Whatever…Even in a world with a social minimum there will be people who get themselves into situations of neediness or dependence through bad choices or bad luck….Providing people with protection against getting fired for arbitrary reasons isn’t an unwarranted interference with freedom of contract, it is essential to protecting people from humiliating and degrading bargains, or agreeing to lengthy stretches of unpaid overtime, or any of the other things that unequal power can force upon them.
I agree that bosses should not demand that employees work for lengthy unpaid overtime when that was not specified as part of the job at the outset. But say it was. Imagine a recent graduate who wins a prestigious hourly internship at a literary magazine, but the job requires that she also manages the magazines social media accounts 24/7 and be ‘on call’ for the staff writers. Is unpaid overtime problematic in this case?
Similarly, it’s obviously wrong in most cases to tell an employee that she must preform sexual favors in order to keep her job, but maybe not for an employee whose job already includes other kinds of sex work. The point is that where contracts are incomplete, there is usually an implicit or explicit understanding about the nature of a job, which either does or does not include sex or overtime.
As I argued before, violating these implicit understandings is wrong because it is deceptive to lead someone to believe that a job requires one thing and then to demand another. This deception can be particularly harmful when an employee wouldn’t have taken the job if she knew what she’d be asked to do. This is why the nature of the work should be specified in contracts as much as possible. Absent any contracts or agreements, if an employee is surprised to find that her job requires things she did not anticipate, then of course she should be free to leave the job.
So far, we all agree then that sexual harassment is wrong. Does the wrongness of this behavior mean that we should abandon at-will employment? Here is where we part ways. Bertram says that this issue is ‘emblematic’ of what’s wrong with BHL. I think it’s emblematic of what’s wrong with non-BHL liberals. Why is their immediate impulse to limit an employer’s options? Why is it so important that employees have the freedom to exit an employment relationship, but liberals like Bertram and Corey Robin don’t seem to worry at all about the employer’s freedom? Why not spend some time thinking of solutions that are compatible with liberty, instead of assuming that employers’ rights don’t matter?
Consider an analogy to marriage. In Ibsen’s A Doll’s House, Nora is a wife who works at home raising a family. She is financially dependent on her husband Torvald. At the end of the play, Nora leaves Torvald and her children to live independently, though this choice means that she will be poor and stigmatized. Surely Nora shouldn’t have been required to stay married to Torvald, even if it was morally impermissible for her to leave her family. Similarly, if Torvald wanted to leave Nora he ought to have been legally permitted to, even if his choice would have been wrong, even if he left Nora poor and stigmatized.

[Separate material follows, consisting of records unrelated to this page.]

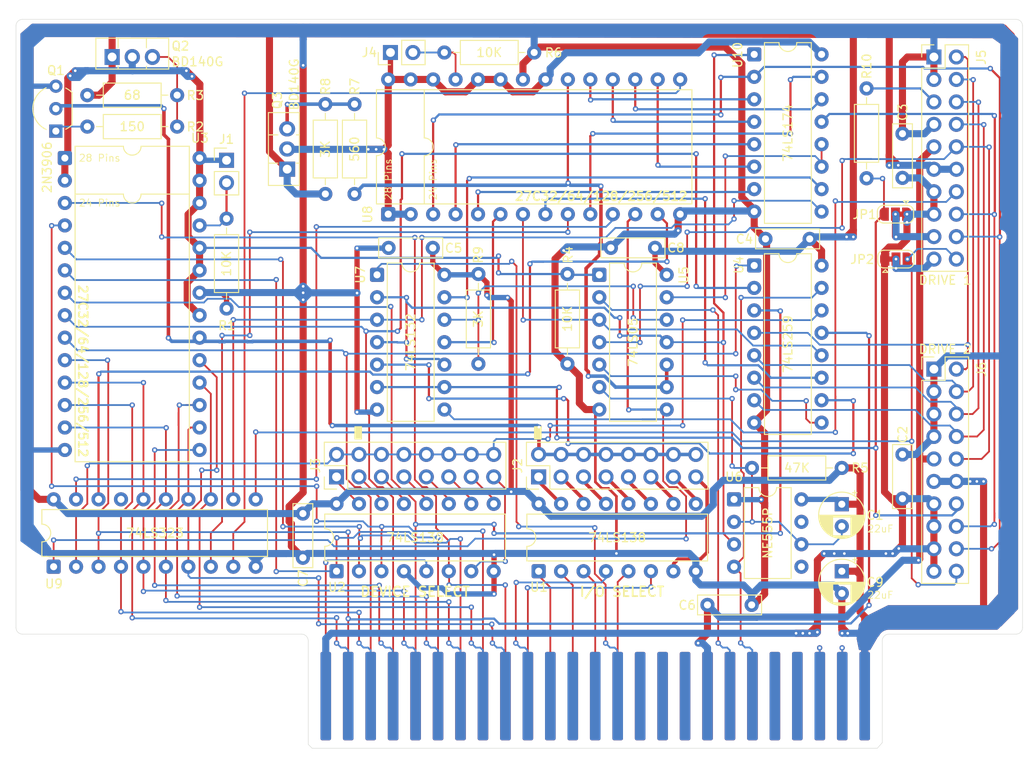
<source format=kicad_pcb>
(kicad_pcb
	(version 20241229)
	(generator "pcbnew")
	(generator_version "9.0")
	(general
		(thickness 1.6)
		(legacy_teardrops no)
	)
	(paper "A4")
	(layers
		(0 "F.Cu" signal)
		(2 "B.Cu" signal)
		(9 "F.Adhes" user "F.Adhesive")
		(11 "B.Adhes" user "B.Adhesive")
		(13 "F.Paste" user)
		(15 "B.Paste" user)
		(5 "F.SilkS" user "F.Silkscreen")
		(7 "B.SilkS" user "B.Silkscreen")
		(1 "F.Mask" user)
		(3 "B.Mask" user)
		(17 "Dwgs.User" user "User.Drawings")
		(19 "Cmts.User" user "User.Comments")
		(21 "Eco1.User" user "User.Eco1")
		(23 "Eco2.User" user "User.Eco2")
		(25 "Edge.Cuts" user)
		(27 "Margin" user)
		(31 "F.CrtYd" user "F.Courtyard")
		(29 "B.CrtYd" user "B.Courtyard")
		(35 "F.Fab" user)
		(33 "B.Fab" user)
		(39 "User.1" user)
		(41 "User.2" user)
		(43 "User.3" user)
		(45 "User.4" user)
	)
	(setup
		(pad_to_mask_clearance 0)
		(allow_soldermask_bridges_in_footprints no)
		(tenting front back)
		(pcbplotparams
			(layerselection 0x00000000_00000000_55555555_5755f5ff)
			(plot_on_all_layers_selection 0x00000000_00000000_00000000_00000000)
			(disableapertmacros no)
			(usegerberextensions no)
			(usegerberattributes yes)
			(usegerberadvancedattributes yes)
			(creategerberjobfile yes)
			(dashed_line_dash_ratio 12.000000)
			(dashed_line_gap_ratio 3.000000)
			(svgprecision 4)
			(plotframeref no)
			(mode 1)
			(useauxorigin no)
			(hpglpennumber 1)
			(hpglpenspeed 20)
			(hpglpendiameter 15.000000)
			(pdf_front_fp_property_popups yes)
			(pdf_back_fp_property_popups yes)
			(pdf_metadata yes)
			(pdf_single_document no)
			(dxfpolygonmode yes)
			(dxfimperialunits yes)
			(dxfusepcbnewfont yes)
			(psnegative no)
			(psa4output no)
			(plot_black_and_white yes)
			(sketchpadsonfab no)
			(plotpadnumbers no)
			(hidednponfab no)
			(sketchdnponfab yes)
			(crossoutdnponfab yes)
			(subtractmaskfromsilk no)
			(outputformat 1)
			(mirror no)
			(drillshape 1)
			(scaleselection 1)
			(outputdirectory "")
		)
	)
	(net 0 "")
	(net 1 "-12V")
	(net 2 "GND")
	(net 3 "+5V")
	(net 4 "Net-(U6-THR)")
	(net 5 "+12V")
	(net 6 "Net-(J1-Pin_2)")
	(net 7 "~{IOSEL}")
	(net 8 "Net-(J2-Pin_5)")
	(net 9 "Net-(J2-Pin_7)")
	(net 10 "/VCC_SWITCHED_1")
	(net 11 "Net-(J2-Pin_15)")
	(net 12 "Net-(J2-Pin_3)")
	(net 13 "Net-(J2-Pin_9)")
	(net 14 "Net-(J2-Pin_11)")
	(net 15 "Net-(J2-Pin_13)")
	(net 16 "Net-(J2-Pin_1)")
	(net 17 "Net-(J3-Pin_11)")
	(net 18 "Net-(J3-Pin_5)")
	(net 19 "Net-(J3-Pin_7)")
	(net 20 "Net-(J3-Pin_9)")
	(net 21 "Net-(J3-Pin_1)")
	(net 22 "Net-(J3-Pin_13)")
	(net 23 "Net-(J3-Pin_15)")
	(net 24 "Net-(J3-Pin_3)")
	(net 25 "Net-(J4-Pin_2)")
	(net 26 "/PH1")
	(net 27 "/PH0")
	(net 28 "/WR DATA")
	(net 29 "/W PROT")
	(net 30 "/RD DATA")
	(net 31 "/PH2")
	(net 32 "/PH3")
	(net 33 "Net-(J5-Pin_17)")
	(net 34 "/WR REQ")
	(net 35 "Net-(J5-Pin_19)")
	(net 36 "/~{ENBL 1}")
	(net 37 "Net-(J5-Pin_5)")
	(net 38 "/~{ENBL 2}")
	(net 39 "A12")
	(net 40 "D0")
	(net 41 "A10")
	(net 42 "A3")
	(net 43 "A14")
	(net 44 "D3")
	(net 45 "unconnected-(P1-Pin_40-Pad40)")
	(net 46 "2M")
	(net 47 "~{RESET}")
	(net 48 "unconnected-(P1-Pin_30-Pad30)")
	(net 49 "A4")
	(net 50 "~{EXTC}")
	(net 51 "unconnected-(P1-Pin_18-Pad18)")
	(net 52 "unconnected-(P1-Pin_38-Pad38)")
	(net 53 "D1")
	(net 54 "unconnected-(P1-Pin_29-Pad29)")
	(net 55 "A0")
	(net 56 "A15")
	(net 57 "D6")
	(net 58 "unconnected-(P1-Pin_36-Pad36)")
	(net 59 "A5")
	(net 60 "unconnected-(P1-Pin_22-Pad22)")
	(net 61 "~{EXTE}")
	(net 62 "Net-(P1-Pin_24)")
	(net 63 "~{EXT8}")
	(net 64 "unconnected-(P1-Pin_34-Pad34)")
	(net 65 "A8")
	(net 66 "D2")
	(net 67 "A2")
	(net 68 "D7")
	(net 69 "A7")
	(net 70 "Net-(P1-Pin_23)")
	(net 71 "A6")
	(net 72 "unconnected-(P1-Pin_21-Pad21)")
	(net 73 "~{EXT_MEM}")
	(net 74 "D4")
	(net 75 "D5")
	(net 76 "A9")
	(net 77 "A13")
	(net 78 "A11")
	(net 79 "unconnected-(P1-Pin_39-Pad39)")
	(net 80 "~{EXT6}")
	(net 81 "A1")
	(net 82 "Net-(Q1-E)")
	(net 83 "Net-(Q2-B)")
	(net 84 "Net-(Q3-B)")
	(net 85 "Net-(U8-~{CE})")
	(net 86 "Net-(R9-Pad2)")
	(net 87 "Net-(U4-Q6)")
	(net 88 "Net-(U4-Q5)")
	(net 89 "Net-(U4-Q7)")
	(net 90 "Net-(U4-Q4)")
	(net 91 "Net-(U10-D3)")
	(net 92 "Net-(U8-D1)")
	(net 93 "Net-(U10-~{Mr})")
	(net 94 "Net-(U8-A4)")
	(net 95 "Net-(U10-Q3)")
	(net 96 "Net-(U10-Cp)")
	(net 97 "Net-(U8-D3)")
	(net 98 "Net-(U10-Q5)")
	(net 99 "Net-(U10-Q2)")
	(net 100 "Net-(U8-A1)")
	(net 101 "Net-(U10-D2)")
	(net 102 "Net-(U8-D0)")
	(net 103 "Net-(U10-Q1)")
	(net 104 "unconnected-(U6-DIS-Pad7)")
	(net 105 "Net-(U10-D0)")
	(net 106 "unconnected-(U6-CV-Pad5)")
	(net 107 "Net-(U10-D5)")
	(net 108 "Net-(U8-D2)")
	(net 109 "Net-(U10-D1)")
	(net 110 "unconnected-(U9-Q7-Pad17)")
	(net 111 "/VCC_SWITCHED_2")
	(net 112 "/~{IOEN}")
	(net 113 "/~{DEVEN}")
	(footprint "Connector_PinHeader_2.54mm:PinHeader_1x02_P2.54mm_Vertical" (layer "F.Cu") (at 69.565185 66.517185))
	(footprint "Capacitor_THT:C_Rect_L7.0mm_W2.0mm_P5.00mm" (layer "F.Cu") (at 118.034185 76.423185 180))
	(footprint "Resistor_THT:R_Axial_DIN0207_L6.3mm_D2.5mm_P10.16mm_Horizontal" (layer "F.Cu") (at 94.203185 54.325185))
	(footprint "Connector_PinHeader_2.54mm:PinHeader_1x02_P2.54mm_Vertical" (layer "F.Cu") (at 88.107185 54.325185 90))
	(footprint "Capacitor_THT:CP_Radial_D5.0mm_P2.50mm" (layer "F.Cu") (at 139.161185 112.999185 -90))
	(footprint "Resistor_THT:R_Axial_DIN0207_L6.3mm_D2.5mm_P10.16mm_Horizontal" (layer "F.Cu") (at 84.043185 60.167185 -90))
	(footprint "Capacitor_THT:C_Rect_L7.0mm_W2.0mm_P5.00mm" (layer "F.Cu") (at 146.019185 104.791185 90))
	(footprint "Package_DIP:DIP-16_W7.62mm" (layer "F.Cu") (at 129.250185 54.539185))
	(footprint "Package_DIP:DIP-16_W7.62mm" (layer "F.Cu") (at 82.006185 112.994185 90))
	(footprint "Package_TO_SOT_THT:TO-92_Inline_Wide" (layer "F.Cu") (at 50.261185 63.215185 90))
	(footprint "Resistor_THT:R_Axial_DIN0207_L6.3mm_D2.5mm_P10.16mm_Horizontal" (layer "F.Cu") (at 141.955185 68.549185 90))
	(footprint "Capacitor_THT:CP_Radial_D5.0mm_P2.50mm" (layer "F.Cu") (at 139.156185 105.419185 -90))
	(footprint "Resistor_THT:R_Axial_DIN0207_L6.3mm_D2.5mm_P10.16mm_Horizontal" (layer "F.Cu") (at 53.817185 59.151185))
	(footprint "Package_DIP:DIP-16_W7.62mm" (layer "F.Cu") (at 104.866185 112.999185 90))
	(footprint "TK2000:DIP-28-24_W15.24mm" (layer "F.Cu") (at 87.853185 72.613185 90))
	(footprint "Package_DIP:DIP-14_W7.62mm" (layer "F.Cu") (at 111.729185 79.471185))
	(footprint "Resistor_THT:R_Axial_DIN0207_L6.3mm_D2.5mm_P10.16mm_Horizontal" (layer "F.Cu") (at 69.565185 73.121185 -90))
	(footprint "Capacitor_THT:C_Rect_L7.0mm_W2.0mm_P5.00mm" (layer "F.Cu") (at 146.019185 68.509185 90))
	(footprint "Jumper:SolderJumper-3_P1.3mm_Bridged12_RoundedPad1.0x1.5mm" (layer "F.Cu") (at 145.287185 77.693185))
	(footprint "Resistor_THT:R_Axial_DIN0207_L6.3mm_D2.5mm_P10.16mm_Horizontal" (layer "F.Cu") (at 98.053185 79.382185 -90))
	(footprint "TK2000:DIP-28-24_W15.24mm" (layer "F.Cu") (at 51.277185 66.263185))
	(footprint "Capacitor_THT:C_Rect_L7.0mm_W2.0mm_P5.00mm" (layer "F.Cu") (at 135.525185 75.407185 180))
	(footprint "Capacitor_THT:C_Rect_L7.0mm_W2.0mm_P5.00mm" (layer "F.Cu") (at 78.201185 106.475185 -90))
	(footprint "Capacitor_THT:C_Rect_L7.0mm_W2.0mm_P5.00mm" (layer "F.Cu") (at 92.893185 76.428185 180))
	(footprint "Package_TO_SOT_THT:TO-126-3_Vertical" (layer "F.Cu") (at 56.623185 54.833185))
	(footprint "Package_DIP:DIP-14_W7.62mm" (layer "F.Cu") (at 86.588185 79.471185))
	(footprint "Resistor_THT:R_Axial_DIN0207_L6.3mm_D2.5mm_P10.16mm_Horizontal"
		(layer "F.C
... [361696 chars truncated]
</source>
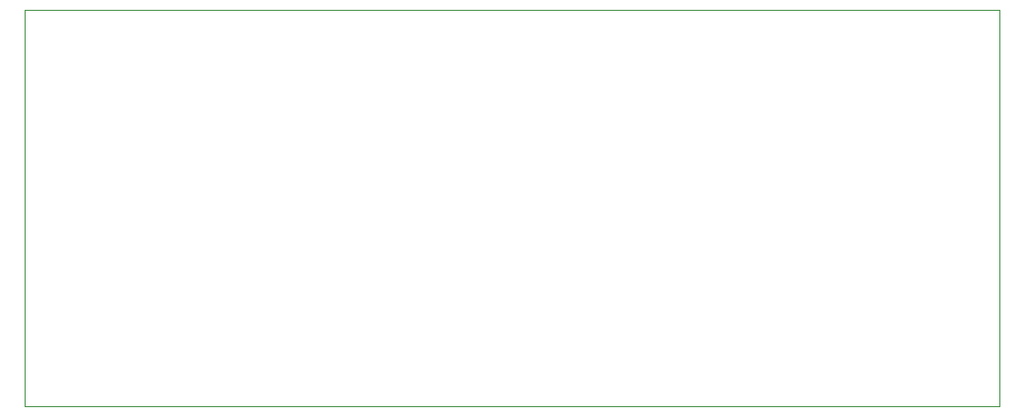
<source format=gm1>
G04 #@! TF.GenerationSoftware,KiCad,Pcbnew,6.0.0-unknown-920f128~86~ubuntu18.04.1*
G04 #@! TF.CreationDate,2019-07-19T16:12:04-04:00*
G04 #@! TF.ProjectId,Femtosat,46656d74-6f73-4617-942e-6b696361645f,rev?*
G04 #@! TF.SameCoordinates,Original*
G04 #@! TF.FileFunction,Profile,NP*
%FSLAX46Y46*%
G04 Gerber Fmt 4.6, Leading zero omitted, Abs format (unit mm)*
G04 Created by KiCad (PCBNEW 6.0.0-unknown-920f128~86~ubuntu18.04.1) date 2019-07-19 16:12:04*
%MOMM*%
%LPD*%
G04 APERTURE LIST*
%ADD10C,0.050000*%
G04 APERTURE END LIST*
D10*
X169750000Y-72350000D02*
X169750000Y-72300000D01*
X85900000Y-72350000D02*
X169750000Y-72350000D01*
X85900000Y-38300000D02*
X85900000Y-72350000D01*
X169750000Y-38300000D02*
X85900000Y-38300000D01*
X169750000Y-72300000D02*
X169750000Y-38300000D01*
M02*

</source>
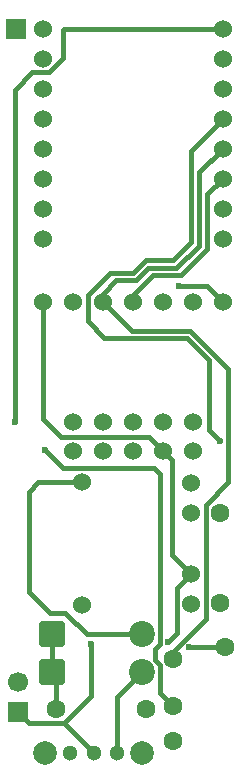
<source format=gtl>
G04 #@! TF.GenerationSoftware,KiCad,Pcbnew,9.0.2*
G04 #@! TF.CreationDate,2025-07-09T03:39:24-04:00*
G04 #@! TF.ProjectId,FBT,4642542e-6b69-4636-9164-5f7063625858,rev?*
G04 #@! TF.SameCoordinates,Original*
G04 #@! TF.FileFunction,Copper,L1,Top*
G04 #@! TF.FilePolarity,Positive*
%FSLAX46Y46*%
G04 Gerber Fmt 4.6, Leading zero omitted, Abs format (unit mm)*
G04 Created by KiCad (PCBNEW 9.0.2) date 2025-07-09 03:39:24*
%MOMM*%
%LPD*%
G01*
G04 APERTURE LIST*
G04 Aperture macros list*
%AMRoundRect*
0 Rectangle with rounded corners*
0 $1 Rounding radius*
0 $2 $3 $4 $5 $6 $7 $8 $9 X,Y pos of 4 corners*
0 Add a 4 corners polygon primitive as box body*
4,1,4,$2,$3,$4,$5,$6,$7,$8,$9,$2,$3,0*
0 Add four circle primitives for the rounded corners*
1,1,$1+$1,$2,$3*
1,1,$1+$1,$4,$5*
1,1,$1+$1,$6,$7*
1,1,$1+$1,$8,$9*
0 Add four rect primitives between the rounded corners*
20,1,$1+$1,$2,$3,$4,$5,0*
20,1,$1+$1,$4,$5,$6,$7,0*
20,1,$1+$1,$6,$7,$8,$9,0*
20,1,$1+$1,$8,$9,$2,$3,0*%
G04 Aperture macros list end*
G04 #@! TA.AperFunction,ComponentPad*
%ADD10R,1.700000X1.700000*%
G04 #@! TD*
G04 #@! TA.AperFunction,ComponentPad*
%ADD11C,2.000000*%
G04 #@! TD*
G04 #@! TA.AperFunction,ComponentPad*
%ADD12C,1.300000*%
G04 #@! TD*
G04 #@! TA.AperFunction,ComponentPad*
%ADD13C,1.524000*%
G04 #@! TD*
G04 #@! TA.AperFunction,ComponentPad*
%ADD14C,1.600000*%
G04 #@! TD*
G04 #@! TA.AperFunction,ComponentPad*
%ADD15RoundRect,0.249999X-0.850001X-0.850001X0.850001X-0.850001X0.850001X0.850001X-0.850001X0.850001X0*%
G04 #@! TD*
G04 #@! TA.AperFunction,ComponentPad*
%ADD16C,2.200000*%
G04 #@! TD*
G04 #@! TA.AperFunction,ComponentPad*
%ADD17C,1.700000*%
G04 #@! TD*
G04 #@! TA.AperFunction,ViaPad*
%ADD18C,0.600000*%
G04 #@! TD*
G04 #@! TA.AperFunction,Conductor*
%ADD19C,0.400000*%
G04 #@! TD*
G04 APERTURE END LIST*
D10*
X92600000Y-48500000D03*
D11*
X95100000Y-109800000D03*
X103300000Y-109800000D03*
D12*
X97200000Y-109800000D03*
X99200000Y-109800000D03*
X101200000Y-109800000D03*
D13*
X110120000Y-71620000D03*
X107580000Y-71620000D03*
X105040000Y-71620000D03*
X102500000Y-71620000D03*
X99960000Y-71620000D03*
X97420000Y-71620000D03*
X94880000Y-71620000D03*
X97420000Y-81780000D03*
X99960000Y-81780000D03*
X102500000Y-81780000D03*
X105040000Y-81780000D03*
X107580000Y-81780000D03*
D14*
X105900000Y-101855000D03*
X105900000Y-105855000D03*
X105900000Y-108855000D03*
X110300000Y-100855000D03*
D15*
X95680000Y-103000000D03*
D16*
X103300000Y-103000000D03*
D14*
X103600000Y-106100000D03*
X95980000Y-106100000D03*
D13*
X98200000Y-86900000D03*
X98200000Y-97300000D03*
X107400000Y-97200000D03*
X107400000Y-94700000D03*
X107400000Y-89500000D03*
X107400000Y-87000000D03*
D10*
X92800000Y-106375000D03*
D17*
X92800000Y-103835000D03*
D15*
X95680000Y-99800000D03*
D16*
X103300000Y-99800000D03*
D14*
X109900000Y-97110000D03*
X109900000Y-89490000D03*
D13*
X94920000Y-48510000D03*
X94920000Y-51050000D03*
X94920000Y-53590000D03*
X94920000Y-56130000D03*
X94920000Y-58670000D03*
X94920000Y-61210000D03*
X94920000Y-63750000D03*
X94880000Y-66290000D03*
X110120000Y-66290000D03*
X110120000Y-63750000D03*
X110120000Y-61210000D03*
X110120000Y-58670000D03*
X110120000Y-56130000D03*
X110120000Y-53590000D03*
X110120000Y-51050000D03*
X110120000Y-48510000D03*
X107580000Y-84300000D03*
X105040000Y-84300000D03*
X102500000Y-84300000D03*
X99960000Y-84300000D03*
X97420000Y-84300000D03*
D18*
X107300000Y-100900000D03*
X95100000Y-84200000D03*
X105500000Y-100400000D03*
X99000000Y-100600000D03*
X92500000Y-81800000D03*
X106400000Y-70300000D03*
X109900000Y-83400000D03*
D19*
X99960000Y-71620000D02*
X102439000Y-74099000D01*
X101100000Y-69800000D02*
X102800000Y-69800000D01*
X106200000Y-68800000D02*
X108100000Y-66900000D01*
X103800000Y-68800000D02*
X106200000Y-68800000D01*
X99960000Y-70940000D02*
X101100000Y-69800000D01*
X102439000Y-74099000D02*
X107348942Y-74099000D01*
X108100000Y-60690000D02*
X110120000Y-58670000D01*
X99960000Y-71620000D02*
X99960000Y-70940000D01*
X105900000Y-101300000D02*
X105900000Y-101855000D01*
X108700000Y-98500000D02*
X105900000Y-101300000D01*
X102800000Y-69800000D02*
X103800000Y-68800000D01*
X108100000Y-66900000D02*
X108100000Y-60690000D01*
X108700000Y-88800000D02*
X108700000Y-98500000D01*
X107348942Y-74099000D02*
X110601000Y-77351058D01*
X110601000Y-77351058D02*
X110601000Y-86899000D01*
X110601000Y-86899000D02*
X108700000Y-88800000D01*
X110255000Y-100900000D02*
X110300000Y-100855000D01*
X107300000Y-100900000D02*
X110255000Y-100900000D01*
X102500000Y-71100000D02*
X104200000Y-69400000D01*
X104800000Y-100600000D02*
X104800000Y-86200000D01*
X96637000Y-85737000D02*
X95100000Y-84200000D01*
X105900000Y-105855000D02*
X104801000Y-104756000D01*
X104800000Y-86200000D02*
X104337000Y-85737000D01*
X102500000Y-71620000D02*
X102500000Y-71100000D01*
X104200000Y-69400000D02*
X106600000Y-69400000D01*
X104400000Y-101977265D02*
X104400000Y-101000000D01*
X104801000Y-102378265D02*
X104400000Y-101977265D01*
X104801000Y-104756000D02*
X104801000Y-102378265D01*
X104337000Y-85737000D02*
X96637000Y-85737000D01*
X108800000Y-62530000D02*
X110120000Y-61210000D01*
X104400000Y-101000000D02*
X104800000Y-100600000D01*
X106600000Y-69400000D02*
X108800000Y-67200000D01*
X108800000Y-67200000D02*
X108800000Y-62530000D01*
X105800000Y-85060000D02*
X105040000Y-84300000D01*
X105040000Y-84300000D02*
X103840000Y-83100000D01*
X106237000Y-97937000D02*
X106237000Y-99663000D01*
X106237000Y-95863000D02*
X106237000Y-97937000D01*
X105800000Y-93100000D02*
X105800000Y-85060000D01*
X107400000Y-94700000D02*
X106237000Y-95863000D01*
X103840000Y-83100000D02*
X96460000Y-83100000D01*
X107400000Y-94700000D02*
X105800000Y-93100000D01*
X94880000Y-81520000D02*
X94880000Y-71620000D01*
X96460000Y-83100000D02*
X94880000Y-81520000D01*
X106237000Y-99663000D02*
X105500000Y-100400000D01*
X99000000Y-105002000D02*
X96701000Y-107301000D01*
X99000000Y-100600000D02*
X99000000Y-105002000D01*
X99200000Y-109800000D02*
X96701000Y-107301000D01*
X93701000Y-107301000D02*
X92800000Y-106400000D01*
X96701000Y-107301000D02*
X93701000Y-107301000D01*
X93700000Y-87700000D02*
X94500000Y-86900000D01*
X98600000Y-99800000D02*
X96800000Y-98000000D01*
X103300000Y-99800000D02*
X98600000Y-99800000D01*
X96800000Y-98000000D02*
X95500000Y-98000000D01*
X94500000Y-86900000D02*
X98200000Y-86900000D01*
X93700000Y-96200000D02*
X93700000Y-87700000D01*
X95500000Y-98000000D02*
X93700000Y-96200000D01*
X95980000Y-103300000D02*
X95680000Y-103000000D01*
X110120000Y-48510000D02*
X96690000Y-48510000D01*
X95980000Y-106100000D02*
X95980000Y-103300000D01*
X95401731Y-52213000D02*
X93987000Y-52213000D01*
X96600000Y-48600000D02*
X96600000Y-51014731D01*
X96600000Y-51014731D02*
X95401731Y-52213000D01*
X92500000Y-53700000D02*
X92500000Y-81800000D01*
X96690000Y-48510000D02*
X96600000Y-48600000D01*
X93987000Y-52213000D02*
X92500000Y-53700000D01*
X95680000Y-103000000D02*
X95680000Y-99800000D01*
X101200000Y-105100000D02*
X103300000Y-103000000D01*
X101200000Y-109800000D02*
X101200000Y-105100000D01*
X106400000Y-70300000D02*
X108800000Y-70300000D01*
X108800000Y-70300000D02*
X110120000Y-71620000D01*
X100601000Y-69199000D02*
X98700000Y-71100000D01*
X100100000Y-74700000D02*
X107100000Y-74700000D01*
X107100000Y-74700000D02*
X109000000Y-76600000D01*
X110120000Y-56130000D02*
X107400000Y-58850000D01*
X98700000Y-71100000D02*
X98700000Y-73300000D01*
X102501000Y-69199000D02*
X100601000Y-69199000D01*
X98700000Y-73300000D02*
X100100000Y-74700000D01*
X109000000Y-76600000D02*
X109000000Y-82500000D01*
X107400000Y-58850000D02*
X107400000Y-66600000D01*
X109000000Y-82500000D02*
X109900000Y-83400000D01*
X107400000Y-66600000D02*
X105900000Y-68100000D01*
X103600000Y-68100000D02*
X102501000Y-69199000D01*
X105900000Y-68100000D02*
X103600000Y-68100000D01*
M02*

</source>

The freedom to choose a spouse is so important that both spouses ought to be legally permitted to leave marriages at will. This freedom merits legal protection even when the initial terms of a marriage agreement were vague, even when the relationship is characterized by social and economic inequalities, and even when it’s wrong to leave.
Employment relationships are relevantly similar. Like marriage, our identities are shaped by our relationships at work, and work matters a lot for our happiness. Work can be a central life project. For these reasons, both employers’ and employees’ rights are important. Wherever possible, we should look for ways to mitigate the wrong of sexual harassment or burdensome labor practices without limiting economic liberty.
For example, a UBI would discourage employers from behaving badly, and give employees better options when their employers act wrongly. Second, states should take sexual violence and assault seriously in all cases, and everyone should feel confident that the police and courts will fully investigate and prosecute all cases of rape or attempted rape. Third, I think that justice requires open borders, and that a better immigration policy would protect the farmworkers that Bertram mentions in his post more than workplace regulations or unions.
Fourth, government can play a role as a ‘knower organization’ in promoting informed employee and employer choice by maintaining public records of complaints. We already have private knower organizations for employees and employers, why not extend these ratings to other employment contracts with the same kind of consumer database that the CPSC is developing for products? Employers would have incentives to treat their employees well to gain the best employees and to maintain a good pubic image, and employees and managers would have access to information about their workplace. Finally, obviously deceptive hiring practices could be addressed in the courts as a kind of fraud or breach of contract.
None of these policy changes involve trampling on people’s freedom. All of them require significant revision of the status quo, and stand to benefit employees. Why is the initial impulse for Bertram and Robin to limit liberty of contract, rather than to think about solutions that are compatible with employers rights? Surely something important is lost with limits on freedom of contract and freedom of association, so if limits are not essential to protect people from indecent proposals, then why not advocate first for those solutions?
PS: Matt Zwolinski has a paper about discrimination, which also raises the question of why commercial relationships should be treated differently from private relationships.
Update: Just to clarify the takeaway- I agree that sexual harassment is wrong (I hope we all do) and also that it there can be a role for government (e.g. legal penalties for fraud and sexual violence). The point is just that limits on employer’s rights to fire people shouldn’t be our first instinct, because something is lost when the government restricts economic liberty.